1 Big-market clubs. The Yankees will continue to grumble about the game's socialistic setup, but they have to feel pretty good about the details here. The luxury-tax threshold will increase from $178 million to $189 million starting in 2014, which will mitigate the 50-percent tax on teams that exceed the threshold for the fourth time --

  • a group that includes the Yankees and no one else.

Furthermore, the new draft-compensation system should help rich teams. A year from now, the Yankees would be more likely to offer a one-year deal for about $12.5 million to free-agent Nick Swisher -- and take on the risk that he'll accept it -- than would a small-market team.

2 Good and very good players. They'll no longer have their free-agent markets suppressed by the attachment of draft compensation. Only the elite players -- think Prince Fielder, Albert Pujols, Jose Reyes and C.J. Wilson from this year's class -- will be subject to draft compensation, and those are the types of players for whom teams don't mind surrendering draft picks.

3 Instant-replay enthusiasts. Once the umpires sign off on it, and they will, we'll have replay for fair/foul calls and trap plays. Next up: Safe/out calls.

4 True small-market teams.

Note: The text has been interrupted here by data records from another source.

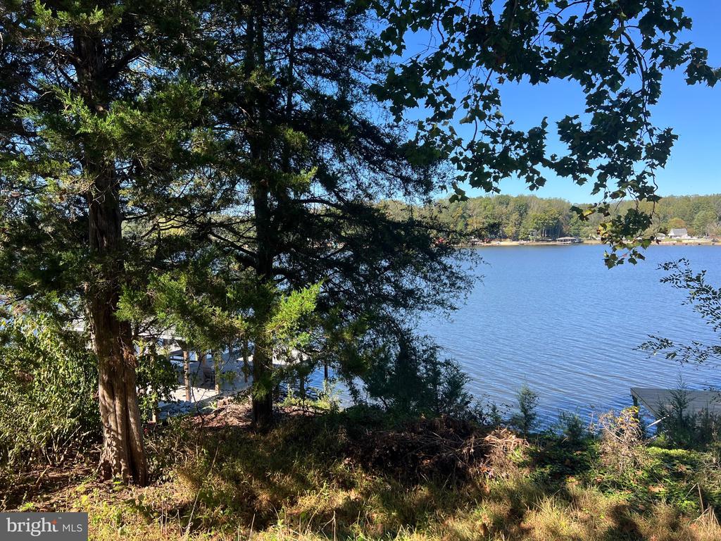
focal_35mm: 26
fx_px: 542
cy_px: 270
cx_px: 360
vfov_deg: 53.1
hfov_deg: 67.3
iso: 50
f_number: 1.5
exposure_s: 1/1159
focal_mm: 5.7
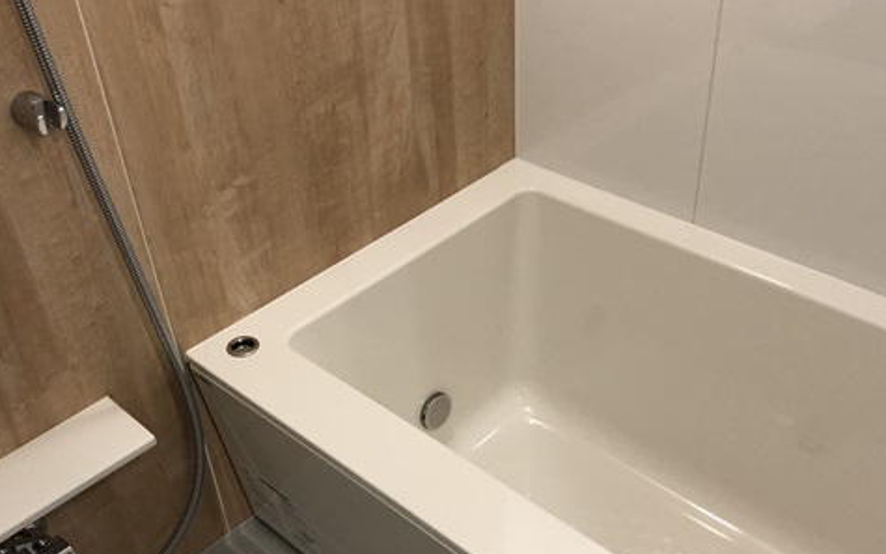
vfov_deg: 31.8
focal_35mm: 40
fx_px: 966
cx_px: 440
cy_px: 354
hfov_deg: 49.3
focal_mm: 3.99
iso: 40
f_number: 1.8
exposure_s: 1/25
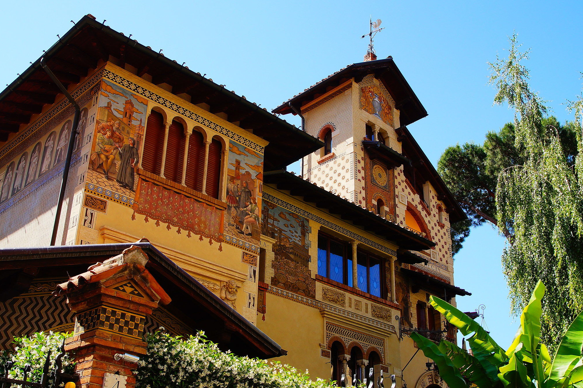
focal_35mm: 43
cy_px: 209
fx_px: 696
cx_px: 299
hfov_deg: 45.4
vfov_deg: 31.1
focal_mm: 24
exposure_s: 1/125
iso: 100
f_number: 8
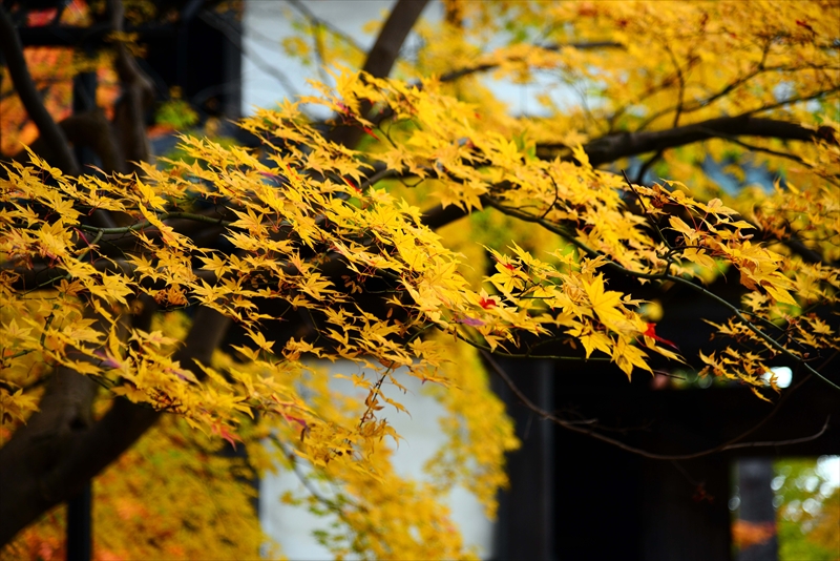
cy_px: 280
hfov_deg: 17.1
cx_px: 420
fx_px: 2801
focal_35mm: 120
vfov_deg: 11.4
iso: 800
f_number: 4
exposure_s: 1/400
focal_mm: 120
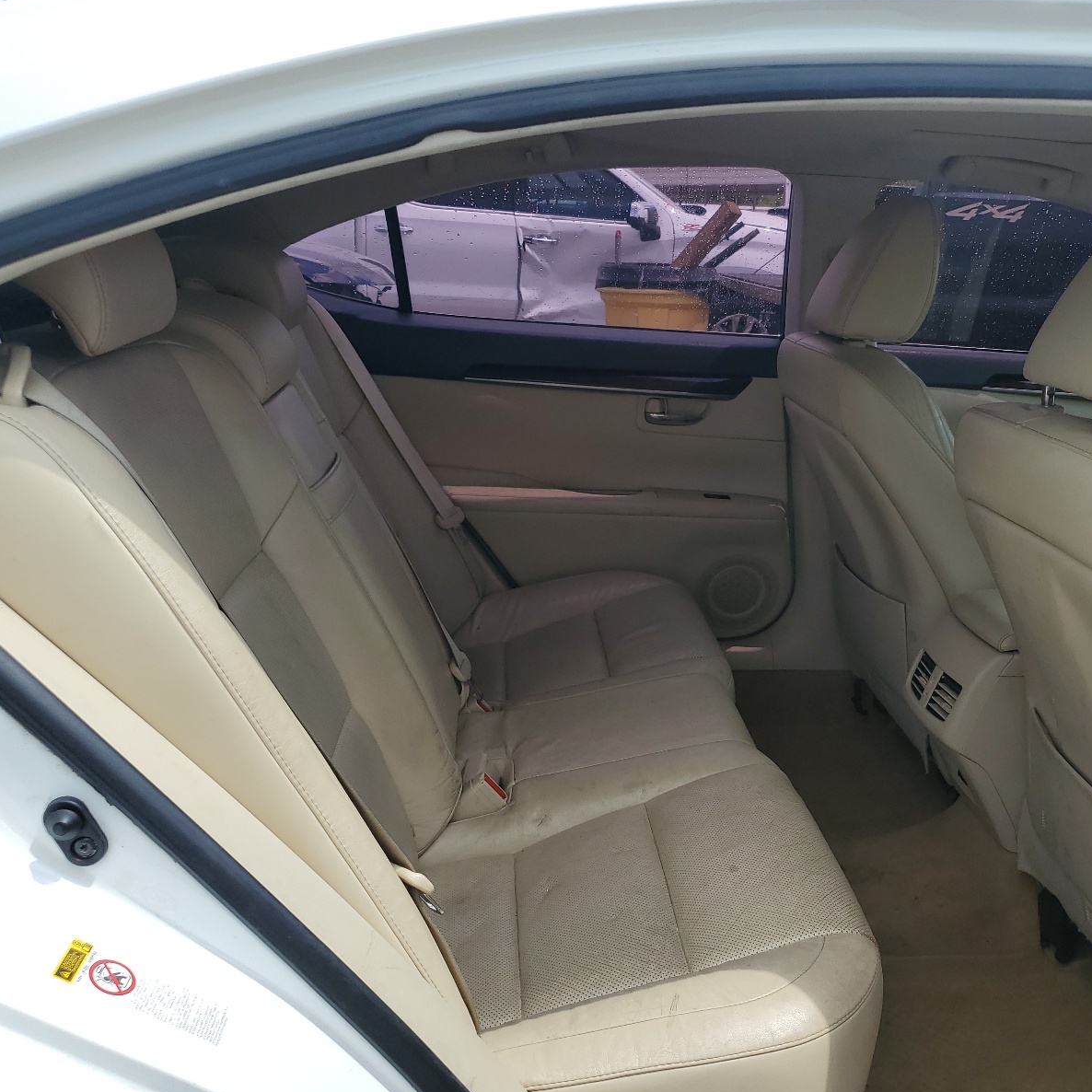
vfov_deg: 52.5
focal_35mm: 31
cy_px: 544
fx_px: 1106
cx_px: 676
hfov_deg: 52.0
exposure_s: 1/2000
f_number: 1.5
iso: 50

Starting in 2016, revenue-sharing will be limited to the clubs in the 15 smallest markets, as per a list already determined by players and owners. Big-market freeloaders such as the Washington Nationals will be on their own.

In addition, small-market clubs will be eligible for additional draft picks following the first and second rounds, and those picks can be traded.

5 Players with two years' service time. The class of "Super Twos," those between two and three years service who are eligible for the lucrative arbitration process, increased from the top 17 percent of the class to the top 22 percent."